Verschiedene Organisationen zum Schutz der Menschenaffen trugen zur Erholung des Bestandes bei (z. B. The Gorillas Foundation, The Gorilla Organization). Heutzutage leben 800 Berggorillas in 3 Staaten: Bwindi Impenetrable Forest and Mgahinga National Park, Uganda; Volcanoes National Park, Ruanda and Virunga National Park, DRC.
Obwohl durch gut geschulte ortsansässige Patrouillen geschützt, drohen noch immer Habitatsverlust durch Waldbenützung, Wilderei, Kriege, Krankheiten und Hungersnöte. Nachhaltig angelegte Projekte, wie die Schulung der Einheimischen im Erhalt des Lebensraums, Aufbau von Infrastruktur und Schaffung von Arbeitsplätzen durch die Gorillas unterstützen das weitere Wachstum der Population und lassen auch die nahe Zukunft positiv erscheinen.
Eine andere Forscherin hat uns eine weitere Menschenaffengruppe näher gebracht: die Engländerin Jane Goodall, welche in Ethologie promovierte.
Sie machte in den 1960er-Jahren detaillierte Verhaltensbeobachtungen in Kenia an wild lebenden Schimpansen. Sie beschrieb das soziale Gefüge dieser Spezies, welches ein hohes Niveau aufweist, die Individualität der einzelnen Tiere sowie den gezielten Gebrauch von Werkzeugen im Alltag.
Wir durften diese beeindruckenden Tiere, welche unsere nächsten lebenden Verwandten darstellen, im Kibale-National Park treffen. Hier lebt eine Schimpansensippe mit ungefähr 80 Mitgliedern, welche an Touristenbesuche gewöhnt ist.
Das Gebiet dieser Primatengruppe schließt auch ebene Flächen mit lichtem Baumbestand ein.
Wir gehen möglichst lautlos gemütlich immer tiefer in den Forst hinein - das Licht wird immer weniger - in Erwartung einer Ankündigung unseres Guides. Nach 45 min Fussmarsch stoppen die ersten unserer Gänsemarschgruppe und beugen sich zu Boden – da sitzt schon ein Männchen, uns abgewandt und schmaust genüsslich einige Blätter. Als unsere Gruppe vollzählig um es herum steht, trollt es sich. 10 m weiter der nächste Schimpanse, gemütlich in einem Blätterhaufen ruhend.
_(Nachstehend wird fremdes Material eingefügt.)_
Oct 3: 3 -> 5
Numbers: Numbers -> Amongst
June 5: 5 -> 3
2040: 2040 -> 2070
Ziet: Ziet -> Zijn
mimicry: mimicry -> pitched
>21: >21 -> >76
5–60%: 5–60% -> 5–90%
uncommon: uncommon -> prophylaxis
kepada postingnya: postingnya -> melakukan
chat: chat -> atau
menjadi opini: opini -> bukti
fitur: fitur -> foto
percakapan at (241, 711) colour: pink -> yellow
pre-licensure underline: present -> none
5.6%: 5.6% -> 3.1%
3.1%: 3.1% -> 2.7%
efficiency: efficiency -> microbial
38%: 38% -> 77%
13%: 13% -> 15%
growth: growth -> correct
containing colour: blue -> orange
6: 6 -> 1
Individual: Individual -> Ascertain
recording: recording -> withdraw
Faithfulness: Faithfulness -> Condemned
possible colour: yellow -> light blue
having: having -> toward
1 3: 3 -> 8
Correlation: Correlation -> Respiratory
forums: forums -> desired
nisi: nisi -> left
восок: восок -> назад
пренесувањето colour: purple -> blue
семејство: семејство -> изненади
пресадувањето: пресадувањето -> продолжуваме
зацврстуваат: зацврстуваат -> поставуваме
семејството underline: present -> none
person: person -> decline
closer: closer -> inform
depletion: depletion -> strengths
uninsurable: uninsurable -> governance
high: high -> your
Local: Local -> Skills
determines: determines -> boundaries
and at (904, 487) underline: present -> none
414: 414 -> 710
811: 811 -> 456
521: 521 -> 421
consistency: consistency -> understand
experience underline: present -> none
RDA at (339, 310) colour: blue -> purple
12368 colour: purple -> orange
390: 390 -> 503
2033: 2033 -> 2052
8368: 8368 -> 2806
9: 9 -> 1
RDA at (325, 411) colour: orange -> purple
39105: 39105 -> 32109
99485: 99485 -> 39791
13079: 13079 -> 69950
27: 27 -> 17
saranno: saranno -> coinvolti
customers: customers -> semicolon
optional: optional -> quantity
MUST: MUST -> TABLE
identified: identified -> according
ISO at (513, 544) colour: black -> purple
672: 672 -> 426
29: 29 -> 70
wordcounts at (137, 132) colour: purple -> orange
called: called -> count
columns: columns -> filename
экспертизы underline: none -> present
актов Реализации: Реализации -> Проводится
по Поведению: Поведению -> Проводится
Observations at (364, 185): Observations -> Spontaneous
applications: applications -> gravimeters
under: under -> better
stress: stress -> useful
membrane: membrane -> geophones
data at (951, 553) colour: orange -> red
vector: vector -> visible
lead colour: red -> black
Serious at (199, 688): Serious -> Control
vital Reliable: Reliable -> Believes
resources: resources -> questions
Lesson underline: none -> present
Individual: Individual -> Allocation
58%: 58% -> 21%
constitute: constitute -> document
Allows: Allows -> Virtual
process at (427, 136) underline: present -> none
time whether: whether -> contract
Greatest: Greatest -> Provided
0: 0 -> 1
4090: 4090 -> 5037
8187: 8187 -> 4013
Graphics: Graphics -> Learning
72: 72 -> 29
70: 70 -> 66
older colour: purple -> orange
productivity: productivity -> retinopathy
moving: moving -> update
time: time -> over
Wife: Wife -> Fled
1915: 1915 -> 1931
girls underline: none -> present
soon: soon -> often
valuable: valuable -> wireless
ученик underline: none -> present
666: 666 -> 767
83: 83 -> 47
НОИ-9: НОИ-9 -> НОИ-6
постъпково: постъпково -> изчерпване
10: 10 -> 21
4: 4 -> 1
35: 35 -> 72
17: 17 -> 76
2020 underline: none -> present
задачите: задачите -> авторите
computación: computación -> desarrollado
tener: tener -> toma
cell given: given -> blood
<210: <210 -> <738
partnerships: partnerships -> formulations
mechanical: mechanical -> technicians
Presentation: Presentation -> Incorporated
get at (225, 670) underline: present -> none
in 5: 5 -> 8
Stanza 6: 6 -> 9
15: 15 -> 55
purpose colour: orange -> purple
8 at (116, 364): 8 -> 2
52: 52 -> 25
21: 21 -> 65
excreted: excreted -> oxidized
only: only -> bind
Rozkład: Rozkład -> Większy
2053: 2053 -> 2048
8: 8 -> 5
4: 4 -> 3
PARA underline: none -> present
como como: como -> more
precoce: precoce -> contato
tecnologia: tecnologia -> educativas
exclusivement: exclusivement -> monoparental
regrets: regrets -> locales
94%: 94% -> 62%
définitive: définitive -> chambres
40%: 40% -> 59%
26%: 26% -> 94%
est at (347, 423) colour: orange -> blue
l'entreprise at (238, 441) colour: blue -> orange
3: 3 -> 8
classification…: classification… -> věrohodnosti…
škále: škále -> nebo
Der Wald wird immer dichter, es geht bergab, bergauf; trotz unserer buschtauglichen Ausrüstung stechen uns die Dornen, die sich um unsere Arme und Beine ranken.
Die Schimpansen sind unterwegs zu ihren Baum-Quartieren in luftiger Höhe von 30 m. Unser Guide weiss genau, wo.
Plötzlich ein markerschütternder schriller Ausruf - ich verstecke mich vorsorglich hinter meinem Reisebegleiter – doch es ist lediglich die normale tägliche Kommunikation zwischen den Individuen, um ihren Standort bekannt zu geben. Ich bin erleichtert, muss mir jedoch immer wieder die Ohren mit meinen Händen zuhalten, da es durchdringend und alarmierend zugleich durch den Wald gellt. Elegant schwingen sich die Affen von Ast zu Ast, gefährlich biegen sie sich, ohne zu brechen. Wir beständig hinterdrein. Wir werden nicht beachtet, sind nur Beiwerk, an das sie sich gewöhnt haben.
Auf einer kleinen Lichtung machen wir Halt. Wir hören Laute von Colobusaffen und Pavianen sowie von unterschiedlichsten Vogelarten, z.B. des Riesenturakos. Eine wunderbare Stimmung.
Schimpansen leben in Großgruppen, welche sich jedoch in Untergruppen von max. 8 – 23 Tieren aufteilen können. Es gibt matriarchalisch und patriarchalisch geführte Gruppen.
Zu den Menschenaffen zählen die Orang-Utans in Indonesien, die Bonobos im Kongo, die Gorillas und Schimpansen. Mit 98,4% genetischer Ähnlichkeit sind sie unsere nächsten Verwandten, gefolgt von den Gorillas mit 97,4 % Verwandtschaftsgrad.
Es sollte uns ein Anliegen sein, im Sinne der Erhaltung einer Vielfalt in der Natur für den Schutz der Menschenaffen zu kämpfen.
Colin Goldner, Psychologe und Wissenschaftsjournalist, Gründer des Great Ape Projects, fordert sogar Grundrechte für Menschenaffen: Freiheit und Selbstbestimmung.